Hill International is also recruiting people to work on oil, gas, power and nuclear projects around the world. “There’s quite a power shortage in the world at the moment,” says senior vice president David Price. “That part of our business is doing very well.” He predicts growth in the more cash-rich states of the Middle East, north Africa, eastern Europe and Russia. “There are lots of emerging projects – big infrastructure projects that are still going to continue in the future. We’re looking for people who will be prepared to travel – that’s going to become increasingly important. People are going to have to become more flexible.”

As for the type of skills he’s looking for, Price would like to hear from QSs, delay analysts, engineers and project planners and programmers. Those rare Brits who can speak another language are also much in demand: “There are big opportunities in South America for people who are fluent in technical Spanish.”

Applicants need not necessarily have worked in these sectors before – and Price has some other good news for anyone who’s considering a move. “Our clients will always say they want to work with people who’ve worked on previous oil and gas or power projects – that does make it easier.
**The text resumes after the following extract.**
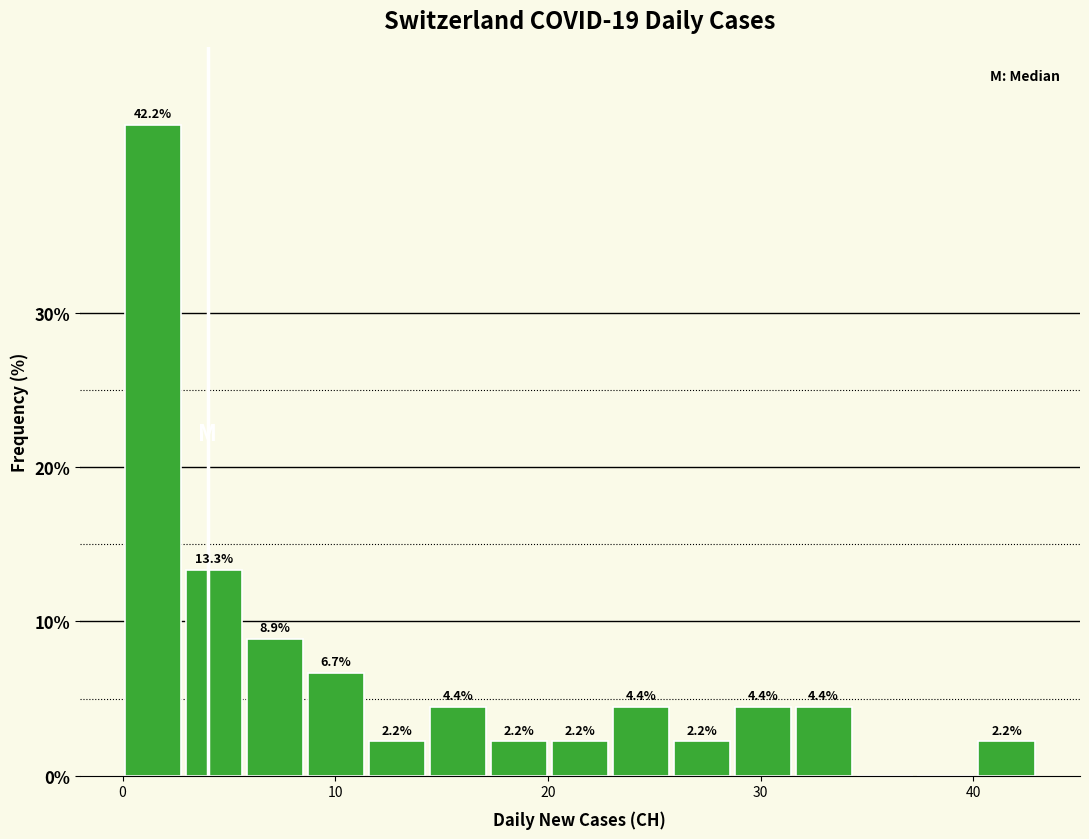

Read against the x-axis, roughly where is the centre of the tallest bar?

1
But if you’ve had a wide variety of experience, you’ve worked in water, civil engineering, buildings and seen different types of construction it makes you much more saleable. We’re always looking for people who are experienced. If someone good comes on the market, we’ll be very keen to take them if they’ve got the right level of experience. There are plenty of areas in the world that are still buoyant.”